Instructions to follow: Each line below from the one containing "## Project Brief ##" through the one containing "project assembly **Done**" is to be given again exactly, and no line outside that span.

Data excerpts:
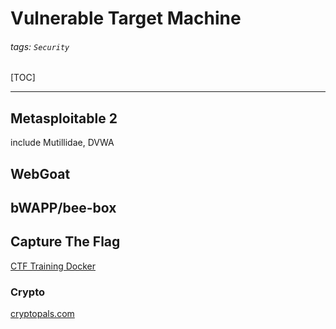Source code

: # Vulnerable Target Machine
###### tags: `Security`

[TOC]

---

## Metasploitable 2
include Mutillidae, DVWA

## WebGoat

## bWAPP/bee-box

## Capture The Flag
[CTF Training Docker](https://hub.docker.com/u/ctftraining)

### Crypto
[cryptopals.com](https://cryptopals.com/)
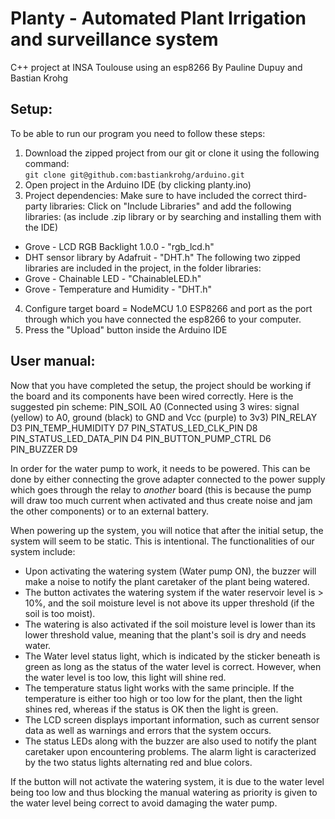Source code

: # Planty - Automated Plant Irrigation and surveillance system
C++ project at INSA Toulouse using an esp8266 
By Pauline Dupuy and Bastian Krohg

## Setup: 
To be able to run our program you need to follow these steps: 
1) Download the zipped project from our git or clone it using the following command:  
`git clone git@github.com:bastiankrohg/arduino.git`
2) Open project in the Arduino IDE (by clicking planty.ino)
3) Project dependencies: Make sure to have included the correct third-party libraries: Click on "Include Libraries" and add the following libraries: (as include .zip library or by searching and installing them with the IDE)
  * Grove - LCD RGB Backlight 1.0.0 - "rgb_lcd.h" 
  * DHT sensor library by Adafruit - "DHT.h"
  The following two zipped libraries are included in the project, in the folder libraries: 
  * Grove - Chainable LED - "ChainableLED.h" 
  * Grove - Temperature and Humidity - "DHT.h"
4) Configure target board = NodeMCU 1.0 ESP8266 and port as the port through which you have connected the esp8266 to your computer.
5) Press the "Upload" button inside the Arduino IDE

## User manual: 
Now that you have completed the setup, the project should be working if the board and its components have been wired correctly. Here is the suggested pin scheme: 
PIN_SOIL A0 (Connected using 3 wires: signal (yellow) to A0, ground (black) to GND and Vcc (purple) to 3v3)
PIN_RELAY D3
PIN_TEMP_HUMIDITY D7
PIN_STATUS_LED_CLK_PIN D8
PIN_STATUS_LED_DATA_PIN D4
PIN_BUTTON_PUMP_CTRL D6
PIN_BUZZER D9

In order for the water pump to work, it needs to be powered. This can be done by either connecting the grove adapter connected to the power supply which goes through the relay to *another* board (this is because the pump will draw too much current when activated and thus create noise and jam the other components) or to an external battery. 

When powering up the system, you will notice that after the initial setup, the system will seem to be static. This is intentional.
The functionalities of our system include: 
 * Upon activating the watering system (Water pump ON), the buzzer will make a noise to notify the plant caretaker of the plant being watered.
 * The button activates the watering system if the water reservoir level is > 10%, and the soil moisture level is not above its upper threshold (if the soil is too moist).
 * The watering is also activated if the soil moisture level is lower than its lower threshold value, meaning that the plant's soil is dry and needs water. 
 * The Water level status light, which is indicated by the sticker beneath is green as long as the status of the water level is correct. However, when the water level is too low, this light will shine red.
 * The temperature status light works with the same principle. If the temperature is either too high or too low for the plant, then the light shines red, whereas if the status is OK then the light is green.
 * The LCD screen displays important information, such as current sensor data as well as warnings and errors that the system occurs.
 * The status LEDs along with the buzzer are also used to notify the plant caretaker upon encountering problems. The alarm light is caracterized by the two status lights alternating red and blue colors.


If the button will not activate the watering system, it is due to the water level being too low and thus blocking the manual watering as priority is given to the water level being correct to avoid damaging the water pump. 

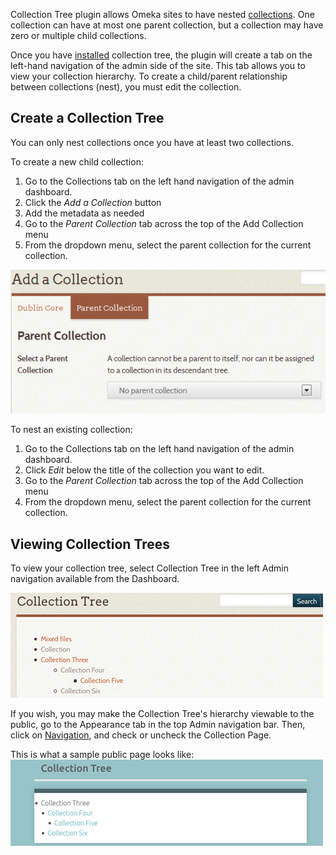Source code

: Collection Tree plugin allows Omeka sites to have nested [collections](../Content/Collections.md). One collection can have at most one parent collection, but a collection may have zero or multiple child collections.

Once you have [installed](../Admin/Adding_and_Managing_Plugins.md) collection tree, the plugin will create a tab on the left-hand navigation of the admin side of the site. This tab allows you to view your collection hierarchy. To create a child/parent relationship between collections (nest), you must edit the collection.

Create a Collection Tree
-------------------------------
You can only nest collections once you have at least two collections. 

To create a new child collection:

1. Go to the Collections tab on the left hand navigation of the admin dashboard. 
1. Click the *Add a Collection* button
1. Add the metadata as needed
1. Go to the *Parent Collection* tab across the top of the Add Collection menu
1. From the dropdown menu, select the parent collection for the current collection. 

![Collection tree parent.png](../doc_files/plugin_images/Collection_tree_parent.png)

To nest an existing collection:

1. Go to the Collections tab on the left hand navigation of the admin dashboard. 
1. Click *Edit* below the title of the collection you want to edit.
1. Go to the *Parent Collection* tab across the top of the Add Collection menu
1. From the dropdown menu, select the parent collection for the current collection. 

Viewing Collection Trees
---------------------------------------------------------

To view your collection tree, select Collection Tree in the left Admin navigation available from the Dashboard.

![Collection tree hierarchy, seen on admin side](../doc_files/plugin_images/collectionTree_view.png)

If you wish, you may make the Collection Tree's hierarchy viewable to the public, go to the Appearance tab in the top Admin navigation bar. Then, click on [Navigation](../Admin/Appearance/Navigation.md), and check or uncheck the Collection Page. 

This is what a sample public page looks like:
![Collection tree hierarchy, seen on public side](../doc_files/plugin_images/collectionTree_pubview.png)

...

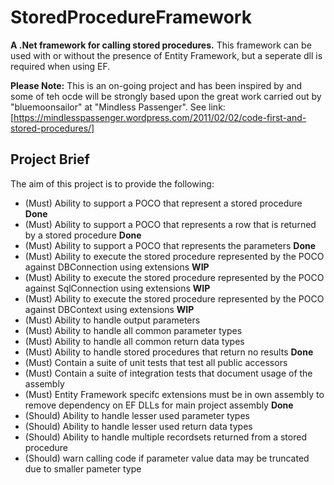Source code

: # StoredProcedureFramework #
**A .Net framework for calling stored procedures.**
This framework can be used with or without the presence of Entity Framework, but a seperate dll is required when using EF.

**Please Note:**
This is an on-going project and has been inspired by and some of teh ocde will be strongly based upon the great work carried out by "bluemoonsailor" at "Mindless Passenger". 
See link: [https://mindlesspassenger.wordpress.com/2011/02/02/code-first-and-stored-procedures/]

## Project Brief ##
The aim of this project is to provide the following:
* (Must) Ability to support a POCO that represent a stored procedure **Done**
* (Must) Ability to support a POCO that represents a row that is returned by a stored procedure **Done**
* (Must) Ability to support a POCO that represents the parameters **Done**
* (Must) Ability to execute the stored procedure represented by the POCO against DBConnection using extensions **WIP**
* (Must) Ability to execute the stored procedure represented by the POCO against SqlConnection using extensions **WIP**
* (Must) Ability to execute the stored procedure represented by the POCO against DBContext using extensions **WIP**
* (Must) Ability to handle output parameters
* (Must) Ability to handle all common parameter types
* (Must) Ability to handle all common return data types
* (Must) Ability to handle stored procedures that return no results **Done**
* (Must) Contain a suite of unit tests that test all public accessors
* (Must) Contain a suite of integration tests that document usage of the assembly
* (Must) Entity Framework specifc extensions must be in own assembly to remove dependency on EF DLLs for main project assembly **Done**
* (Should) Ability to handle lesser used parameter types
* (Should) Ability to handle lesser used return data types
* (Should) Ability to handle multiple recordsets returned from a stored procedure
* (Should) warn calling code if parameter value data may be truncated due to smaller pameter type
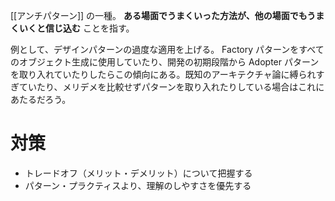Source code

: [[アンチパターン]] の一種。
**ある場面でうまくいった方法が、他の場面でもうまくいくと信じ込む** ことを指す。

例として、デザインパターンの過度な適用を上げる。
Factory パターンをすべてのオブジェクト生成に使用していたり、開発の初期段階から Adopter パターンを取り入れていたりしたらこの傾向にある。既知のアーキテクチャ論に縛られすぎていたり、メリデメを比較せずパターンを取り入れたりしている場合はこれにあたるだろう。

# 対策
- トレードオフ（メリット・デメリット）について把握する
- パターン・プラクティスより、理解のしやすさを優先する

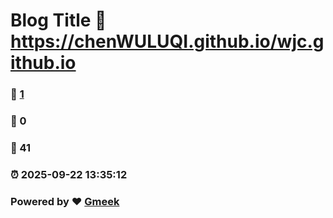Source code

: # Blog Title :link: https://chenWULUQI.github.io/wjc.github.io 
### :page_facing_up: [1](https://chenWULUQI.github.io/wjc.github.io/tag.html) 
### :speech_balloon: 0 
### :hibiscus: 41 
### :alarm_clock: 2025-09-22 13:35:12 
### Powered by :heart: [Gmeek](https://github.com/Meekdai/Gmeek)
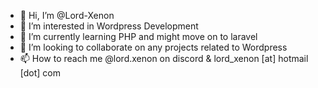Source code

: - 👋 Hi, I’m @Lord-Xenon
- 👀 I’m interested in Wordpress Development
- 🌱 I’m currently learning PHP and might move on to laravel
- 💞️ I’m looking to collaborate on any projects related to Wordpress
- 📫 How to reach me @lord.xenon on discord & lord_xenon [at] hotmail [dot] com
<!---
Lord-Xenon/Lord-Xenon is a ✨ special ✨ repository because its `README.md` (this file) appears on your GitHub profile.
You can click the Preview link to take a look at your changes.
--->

==

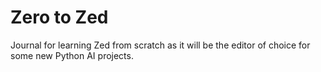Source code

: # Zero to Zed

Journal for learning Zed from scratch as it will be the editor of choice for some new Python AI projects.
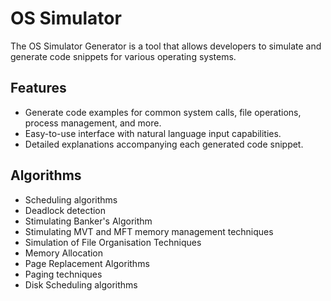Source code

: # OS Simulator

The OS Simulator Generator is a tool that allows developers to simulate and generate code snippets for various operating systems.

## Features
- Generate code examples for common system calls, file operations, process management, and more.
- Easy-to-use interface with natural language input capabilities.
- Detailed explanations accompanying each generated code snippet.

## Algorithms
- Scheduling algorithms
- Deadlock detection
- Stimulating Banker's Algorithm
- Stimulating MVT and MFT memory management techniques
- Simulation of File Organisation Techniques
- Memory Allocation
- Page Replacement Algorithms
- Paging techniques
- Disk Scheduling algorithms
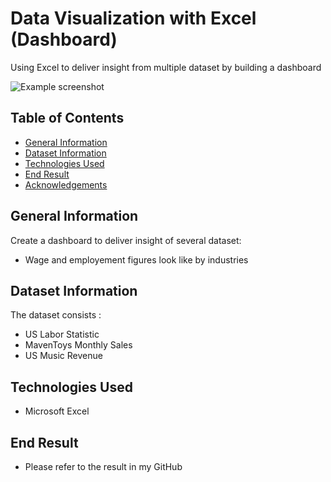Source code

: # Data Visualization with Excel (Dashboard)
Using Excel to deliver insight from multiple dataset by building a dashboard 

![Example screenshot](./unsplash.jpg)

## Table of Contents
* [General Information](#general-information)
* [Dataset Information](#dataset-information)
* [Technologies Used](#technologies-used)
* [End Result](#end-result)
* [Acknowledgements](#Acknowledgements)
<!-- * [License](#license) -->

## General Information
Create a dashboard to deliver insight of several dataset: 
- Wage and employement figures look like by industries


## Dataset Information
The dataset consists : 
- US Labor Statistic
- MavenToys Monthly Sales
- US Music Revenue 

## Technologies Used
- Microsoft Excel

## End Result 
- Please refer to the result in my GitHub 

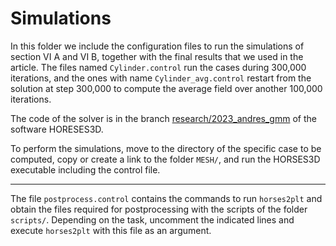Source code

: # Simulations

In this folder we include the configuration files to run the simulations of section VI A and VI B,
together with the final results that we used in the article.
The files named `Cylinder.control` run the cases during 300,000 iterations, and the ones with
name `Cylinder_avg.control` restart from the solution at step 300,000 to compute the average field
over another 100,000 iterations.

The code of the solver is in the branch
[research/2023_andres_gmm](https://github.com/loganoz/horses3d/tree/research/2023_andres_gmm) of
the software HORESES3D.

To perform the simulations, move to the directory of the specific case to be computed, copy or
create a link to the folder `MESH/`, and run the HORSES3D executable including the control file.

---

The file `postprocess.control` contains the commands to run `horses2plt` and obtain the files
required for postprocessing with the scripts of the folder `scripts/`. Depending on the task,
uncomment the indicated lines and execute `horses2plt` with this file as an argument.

Response for this exercise:
## Project Brief ##
The aim of this project is to provide the following:
* (Must) Ability to support a POCO that represent a stored procedure **Done**
* (Must) Ability to support a POCO that represents a row that is returned by a stored procedure **Done**
* (Must) Ability to support a POCO that represents the parameters **Done**
* (Must) Ability to execute the stored procedure represented by the POCO against DBConnection using extensions **WIP**
* (Must) Ability to execute the stored procedure represented by the POCO against SqlConnection using extensions **WIP**
* (Must) Ability to execute the stored procedure represented by the POCO against DBContext using extensions **WIP**
* (Must) Ability to handle output parameters
* (Must) Ability to handle all common parameter types
* (Must) Ability to handle all common return data types
* (Must) Ability to handle stored procedures that return no results **Done**
* (Must) Contain a suite of unit tests that test all public accessors
* (Must) Contain a suite of integration tests that document usage of the assembly
* (Must) Entity Framework specifc extensions must be in own assembly to remove dependency on EF DLLs for main project assembly **Done**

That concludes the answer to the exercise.